Pendant qu'ils discutaient, le Fier Matin avait soudainement disparu dans les brumes. On ne pouvait donc plus le suivre. Malin déclara que ce n'était pas grave, il se souvenait que la carte disait qu'il fallait se rendre sur l'île et s'enfoncer de trois lieues dans la forêt jusqu'à entendre la Loroleï.
Le pied mis à terre, Malin soufflait un peu. C'était déjà un miracle que personne n'ait été blessé jusque-là et il pensait très fort à Smith et au reste de leur équipage en espérant que ceux-ci avaient pu accoster sans heurt et rejoindre leur poste, la réussite du reste et la survie de tous en dépendait.
Malin guida Gredin dans la forêt et l'on entendit bientôt des bruits étranges et une voix de femme :
« Quuuui ooooose pénétrer mon territoire? »
Capitaine Gredin se précipita en avant.
« Moi madame, capitaine Gredin, pirate de mon état ! »
« Que désires-tu étranger? »
« Je désire pénétrer dans le royaume des morts. »
« Gare à toi si tu mens, car je sonde les âmes et rends mon jugement! »
IL y eut un moment de silence et l'on vit Gredin se concentrer très fort, cela lui faisait des rides au coin des yeux. Puis, très vite, Malin s'avança dans le dos de Gredin et quand il l'eut atteint on vit en même temps l'équipage du fier Matin sortir de sa cachette et Gredin s'écrouler au sol dans un grand cri de douleur. Malin lui avait planté une dague dans le dos.
La Loroleï n'était en fait qu'une des membres du Fier Matin, le piège avait fonctionné.
Il y eut une grande bataille entre les deux équipages, on entendait partout le choc des sabres qui se croisaient.
Pendant ce temps, Malin accompagna les derniers moments du terribles pirate Gredin.
« tu m'as piégé ! » grogna celui-ci.
«  Tu as ce que tu voulais Gredin, bientôt, tu rejoindras le royaume des morts, ton souhait est exhaussé. Et nous, peuple des Terres, des Mers, des Cieux et des souterrains nous n'auront plus peur et nous pourront aller en paix, tu ne feras plus de mal à personne. »

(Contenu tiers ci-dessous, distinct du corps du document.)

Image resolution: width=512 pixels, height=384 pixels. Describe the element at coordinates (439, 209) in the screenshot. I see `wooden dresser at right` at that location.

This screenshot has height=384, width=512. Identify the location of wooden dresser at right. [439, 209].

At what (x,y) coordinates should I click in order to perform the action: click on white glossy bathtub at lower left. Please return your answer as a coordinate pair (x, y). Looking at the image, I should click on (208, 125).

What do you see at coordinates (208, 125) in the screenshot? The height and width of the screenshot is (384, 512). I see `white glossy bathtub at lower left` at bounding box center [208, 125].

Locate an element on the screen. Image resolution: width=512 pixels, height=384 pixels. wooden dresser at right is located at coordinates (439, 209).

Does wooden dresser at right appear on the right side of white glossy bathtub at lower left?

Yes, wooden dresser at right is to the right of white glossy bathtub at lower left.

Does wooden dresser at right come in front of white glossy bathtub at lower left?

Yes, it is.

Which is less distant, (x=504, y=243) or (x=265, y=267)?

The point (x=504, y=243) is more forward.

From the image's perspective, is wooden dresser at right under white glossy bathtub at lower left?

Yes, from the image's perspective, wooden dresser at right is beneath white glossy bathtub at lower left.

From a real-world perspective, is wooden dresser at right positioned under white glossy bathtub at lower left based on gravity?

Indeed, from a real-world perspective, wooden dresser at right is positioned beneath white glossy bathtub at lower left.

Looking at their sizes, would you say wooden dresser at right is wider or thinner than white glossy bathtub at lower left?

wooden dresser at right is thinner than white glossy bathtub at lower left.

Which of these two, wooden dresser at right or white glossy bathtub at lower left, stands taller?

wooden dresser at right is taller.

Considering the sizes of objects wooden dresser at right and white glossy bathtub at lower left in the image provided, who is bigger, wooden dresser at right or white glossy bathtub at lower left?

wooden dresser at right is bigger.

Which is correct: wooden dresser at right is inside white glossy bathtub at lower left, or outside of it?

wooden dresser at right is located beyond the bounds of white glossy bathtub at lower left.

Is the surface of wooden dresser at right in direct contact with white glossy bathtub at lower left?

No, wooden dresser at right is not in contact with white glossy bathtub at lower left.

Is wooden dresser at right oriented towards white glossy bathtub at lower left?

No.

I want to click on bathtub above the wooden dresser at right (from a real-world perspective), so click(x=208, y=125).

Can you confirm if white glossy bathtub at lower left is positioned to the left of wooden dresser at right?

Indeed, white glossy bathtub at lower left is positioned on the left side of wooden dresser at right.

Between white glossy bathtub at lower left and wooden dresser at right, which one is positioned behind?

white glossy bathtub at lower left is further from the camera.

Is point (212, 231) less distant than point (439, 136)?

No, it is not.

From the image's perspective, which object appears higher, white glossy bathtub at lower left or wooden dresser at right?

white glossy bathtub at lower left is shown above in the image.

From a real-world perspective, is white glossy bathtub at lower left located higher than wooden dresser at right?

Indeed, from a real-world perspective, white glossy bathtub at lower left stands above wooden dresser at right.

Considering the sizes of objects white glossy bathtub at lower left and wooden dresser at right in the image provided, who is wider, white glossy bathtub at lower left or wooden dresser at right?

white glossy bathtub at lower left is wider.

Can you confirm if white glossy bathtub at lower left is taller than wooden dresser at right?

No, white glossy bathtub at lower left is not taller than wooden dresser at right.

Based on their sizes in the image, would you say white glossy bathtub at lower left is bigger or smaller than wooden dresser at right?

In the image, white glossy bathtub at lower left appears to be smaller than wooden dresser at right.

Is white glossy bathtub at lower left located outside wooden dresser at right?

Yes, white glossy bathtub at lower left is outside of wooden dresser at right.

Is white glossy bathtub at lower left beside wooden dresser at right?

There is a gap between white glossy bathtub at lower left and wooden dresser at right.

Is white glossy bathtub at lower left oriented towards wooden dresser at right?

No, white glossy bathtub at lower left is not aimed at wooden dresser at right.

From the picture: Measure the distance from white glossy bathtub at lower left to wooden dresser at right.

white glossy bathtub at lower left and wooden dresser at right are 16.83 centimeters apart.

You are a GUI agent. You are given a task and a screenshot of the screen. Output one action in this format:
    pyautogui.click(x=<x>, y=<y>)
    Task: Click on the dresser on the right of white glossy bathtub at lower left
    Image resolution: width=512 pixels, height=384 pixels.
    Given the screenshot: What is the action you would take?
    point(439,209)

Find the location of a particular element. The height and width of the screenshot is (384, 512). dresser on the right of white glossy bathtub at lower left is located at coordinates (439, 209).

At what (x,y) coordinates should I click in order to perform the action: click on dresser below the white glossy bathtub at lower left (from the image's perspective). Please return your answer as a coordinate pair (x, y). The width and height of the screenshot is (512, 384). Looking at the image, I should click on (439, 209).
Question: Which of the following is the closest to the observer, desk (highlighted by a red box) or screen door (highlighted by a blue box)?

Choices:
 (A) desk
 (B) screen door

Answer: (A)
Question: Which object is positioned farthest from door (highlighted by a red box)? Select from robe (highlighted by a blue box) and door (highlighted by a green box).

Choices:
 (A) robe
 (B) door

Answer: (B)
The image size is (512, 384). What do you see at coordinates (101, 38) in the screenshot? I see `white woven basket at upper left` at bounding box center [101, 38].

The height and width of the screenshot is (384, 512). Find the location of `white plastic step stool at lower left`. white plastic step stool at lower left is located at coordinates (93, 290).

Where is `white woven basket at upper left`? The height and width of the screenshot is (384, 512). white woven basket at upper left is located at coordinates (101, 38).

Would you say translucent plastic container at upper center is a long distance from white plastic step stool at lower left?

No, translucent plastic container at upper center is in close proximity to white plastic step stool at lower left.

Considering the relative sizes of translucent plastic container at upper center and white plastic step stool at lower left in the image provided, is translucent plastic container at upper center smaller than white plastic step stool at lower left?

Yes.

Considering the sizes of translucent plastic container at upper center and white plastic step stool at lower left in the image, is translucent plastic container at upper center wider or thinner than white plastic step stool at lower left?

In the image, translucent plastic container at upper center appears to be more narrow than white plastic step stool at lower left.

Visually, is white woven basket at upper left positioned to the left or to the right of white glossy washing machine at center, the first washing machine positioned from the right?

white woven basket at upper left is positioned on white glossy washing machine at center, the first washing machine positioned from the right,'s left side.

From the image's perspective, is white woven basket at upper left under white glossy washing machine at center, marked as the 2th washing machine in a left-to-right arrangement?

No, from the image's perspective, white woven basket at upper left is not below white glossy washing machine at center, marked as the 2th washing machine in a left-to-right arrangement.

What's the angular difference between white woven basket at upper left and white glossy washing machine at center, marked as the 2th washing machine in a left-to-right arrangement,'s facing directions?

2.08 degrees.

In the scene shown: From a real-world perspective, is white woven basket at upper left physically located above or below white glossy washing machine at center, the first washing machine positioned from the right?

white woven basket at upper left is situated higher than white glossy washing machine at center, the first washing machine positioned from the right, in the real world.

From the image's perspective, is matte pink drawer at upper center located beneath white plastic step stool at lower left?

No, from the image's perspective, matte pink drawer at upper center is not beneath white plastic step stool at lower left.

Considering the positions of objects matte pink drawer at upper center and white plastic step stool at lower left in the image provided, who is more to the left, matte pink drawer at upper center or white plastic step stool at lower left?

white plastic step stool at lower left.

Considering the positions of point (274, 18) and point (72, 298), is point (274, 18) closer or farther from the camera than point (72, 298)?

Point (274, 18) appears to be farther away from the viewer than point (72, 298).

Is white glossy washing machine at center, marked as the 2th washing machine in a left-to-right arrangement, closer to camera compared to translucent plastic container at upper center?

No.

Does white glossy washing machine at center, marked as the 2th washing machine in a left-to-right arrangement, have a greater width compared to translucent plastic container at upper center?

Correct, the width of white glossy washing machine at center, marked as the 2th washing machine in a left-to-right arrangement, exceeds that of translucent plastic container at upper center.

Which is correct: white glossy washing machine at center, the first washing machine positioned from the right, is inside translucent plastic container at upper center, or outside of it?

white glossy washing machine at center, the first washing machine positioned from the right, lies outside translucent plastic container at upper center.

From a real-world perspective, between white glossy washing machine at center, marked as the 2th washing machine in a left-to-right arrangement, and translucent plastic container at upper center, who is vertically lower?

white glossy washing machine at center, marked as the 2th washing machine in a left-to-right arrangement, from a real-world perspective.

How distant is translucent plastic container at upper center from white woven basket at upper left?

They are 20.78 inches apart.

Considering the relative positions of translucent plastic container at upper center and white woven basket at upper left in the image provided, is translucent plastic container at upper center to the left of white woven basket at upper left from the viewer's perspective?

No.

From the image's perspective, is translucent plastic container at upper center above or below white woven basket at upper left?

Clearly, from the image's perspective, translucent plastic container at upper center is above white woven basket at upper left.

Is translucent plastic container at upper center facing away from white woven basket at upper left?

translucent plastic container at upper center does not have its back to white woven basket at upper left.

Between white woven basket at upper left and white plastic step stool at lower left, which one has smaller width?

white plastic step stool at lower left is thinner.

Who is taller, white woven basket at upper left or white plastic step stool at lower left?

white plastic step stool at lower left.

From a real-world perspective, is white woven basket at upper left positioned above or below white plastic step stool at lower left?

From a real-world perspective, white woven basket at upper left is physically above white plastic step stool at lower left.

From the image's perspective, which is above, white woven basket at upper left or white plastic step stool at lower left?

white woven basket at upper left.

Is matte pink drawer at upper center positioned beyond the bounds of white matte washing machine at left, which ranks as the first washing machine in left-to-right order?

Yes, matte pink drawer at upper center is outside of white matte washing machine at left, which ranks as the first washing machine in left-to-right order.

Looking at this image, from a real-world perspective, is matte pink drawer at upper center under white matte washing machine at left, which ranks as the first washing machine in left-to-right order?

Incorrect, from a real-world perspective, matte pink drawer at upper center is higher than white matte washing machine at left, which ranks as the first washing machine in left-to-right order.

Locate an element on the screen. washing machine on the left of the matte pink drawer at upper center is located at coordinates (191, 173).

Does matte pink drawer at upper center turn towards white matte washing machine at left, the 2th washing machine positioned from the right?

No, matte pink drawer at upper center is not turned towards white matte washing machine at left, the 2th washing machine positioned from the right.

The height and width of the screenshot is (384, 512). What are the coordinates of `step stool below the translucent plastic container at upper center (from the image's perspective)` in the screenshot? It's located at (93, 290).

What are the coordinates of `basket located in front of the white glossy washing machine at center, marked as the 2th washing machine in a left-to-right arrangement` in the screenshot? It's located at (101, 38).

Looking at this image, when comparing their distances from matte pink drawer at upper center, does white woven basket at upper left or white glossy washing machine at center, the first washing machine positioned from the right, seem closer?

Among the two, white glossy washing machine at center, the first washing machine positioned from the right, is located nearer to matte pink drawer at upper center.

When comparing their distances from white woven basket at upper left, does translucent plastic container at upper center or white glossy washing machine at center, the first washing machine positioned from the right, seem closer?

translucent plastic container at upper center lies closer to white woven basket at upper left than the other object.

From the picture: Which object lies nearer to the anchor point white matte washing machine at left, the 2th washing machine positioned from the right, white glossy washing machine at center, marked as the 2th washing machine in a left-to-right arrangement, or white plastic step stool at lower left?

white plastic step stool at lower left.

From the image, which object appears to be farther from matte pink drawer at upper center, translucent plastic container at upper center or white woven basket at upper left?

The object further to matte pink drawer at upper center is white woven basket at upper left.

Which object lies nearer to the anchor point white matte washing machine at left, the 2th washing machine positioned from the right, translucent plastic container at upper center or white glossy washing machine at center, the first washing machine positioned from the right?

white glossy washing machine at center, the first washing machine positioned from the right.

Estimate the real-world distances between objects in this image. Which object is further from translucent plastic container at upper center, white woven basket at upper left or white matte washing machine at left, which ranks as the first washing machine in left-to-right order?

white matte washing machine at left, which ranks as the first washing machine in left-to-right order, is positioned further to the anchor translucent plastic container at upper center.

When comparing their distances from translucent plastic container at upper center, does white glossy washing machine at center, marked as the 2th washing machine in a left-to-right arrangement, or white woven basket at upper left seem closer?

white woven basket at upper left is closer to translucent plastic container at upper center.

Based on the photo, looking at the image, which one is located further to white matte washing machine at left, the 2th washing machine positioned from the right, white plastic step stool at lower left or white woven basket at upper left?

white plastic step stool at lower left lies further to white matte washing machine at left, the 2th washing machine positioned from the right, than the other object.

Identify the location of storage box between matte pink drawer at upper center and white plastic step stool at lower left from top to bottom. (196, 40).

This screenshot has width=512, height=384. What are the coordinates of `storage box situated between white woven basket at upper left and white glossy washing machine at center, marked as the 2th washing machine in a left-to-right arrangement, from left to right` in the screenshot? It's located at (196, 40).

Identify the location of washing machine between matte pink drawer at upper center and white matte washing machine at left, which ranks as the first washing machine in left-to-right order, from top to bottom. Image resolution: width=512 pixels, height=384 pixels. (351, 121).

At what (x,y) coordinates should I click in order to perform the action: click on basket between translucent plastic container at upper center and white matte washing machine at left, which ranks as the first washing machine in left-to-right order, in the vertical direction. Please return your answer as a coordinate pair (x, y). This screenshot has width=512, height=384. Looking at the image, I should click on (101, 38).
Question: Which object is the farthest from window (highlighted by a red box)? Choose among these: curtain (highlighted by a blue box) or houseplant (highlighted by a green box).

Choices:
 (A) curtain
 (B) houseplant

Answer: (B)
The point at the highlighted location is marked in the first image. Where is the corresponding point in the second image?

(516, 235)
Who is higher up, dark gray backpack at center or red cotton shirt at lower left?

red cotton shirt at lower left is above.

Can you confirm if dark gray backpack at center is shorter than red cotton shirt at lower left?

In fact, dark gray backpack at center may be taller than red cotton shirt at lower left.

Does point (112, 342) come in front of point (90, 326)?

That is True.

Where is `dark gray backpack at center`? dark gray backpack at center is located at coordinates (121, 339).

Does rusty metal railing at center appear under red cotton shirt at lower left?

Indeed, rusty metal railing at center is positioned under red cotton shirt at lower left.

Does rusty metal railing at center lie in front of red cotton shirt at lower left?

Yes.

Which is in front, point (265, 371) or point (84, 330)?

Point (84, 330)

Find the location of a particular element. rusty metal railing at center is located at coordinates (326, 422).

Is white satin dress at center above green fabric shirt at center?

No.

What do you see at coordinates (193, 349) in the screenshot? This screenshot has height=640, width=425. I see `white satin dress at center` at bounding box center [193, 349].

«  Parle pour les Terres, les Mers et les Cieux ! Même mort, je me charge de faire trembler le royaume d'en-bas ! »
« Tu ne le pourras pas Gredin ! Ton souhait le plus cher est exhaussé, tu n'y resteras pas, tu disparais aujourd'hui pour l'éternité. »
Et sur cette dernière phrase, l'on vit Gredin rendre son dernier soupir avec effroi.
Pendant ce temps, la bataille s'était terminée. Les canailles avaient été terrassées et ceux qui n'avaient pas péri ou fuit avaient été fait prisonniers. On les ramènerait aux Rois afin qu'ils soient dûment jugés.
Smith, le vieil arthritique avait tenu à se battre avec les autres, vieux fou qu'il était et il avait ré-colleté une méchante blessure, il ne s'en sortirait pas. Malin et tout son équipage s'amassèrent autour de lui afin de lui faire un dernier adieu mais il n'y eut pas de pleurs car déjà, l'âme de Smith s'envolait, le sourire aux lèvres, il allait enfin retrouver sa Margot. Tous, bien que tristes de perdre un ami, étaient heureux pour lui car c'était là tout ce qu'il désirait.
Le monde était désormais sauvé. Les Dieux retournèrent dans les Cieux où ils s'aménagèrent une plage artificielle.
Les Rois purent reprendre leur guerre entre eux, prétextant que c'était bon pour la prospérité des pays.
Les Peuples n'avaient plus faim car le commerce international avait repris.
Quant à Malin et l'équipage du Fier Matin, ils furent couverts d'or mais surtout, ils étaient devenus amis pour la vie.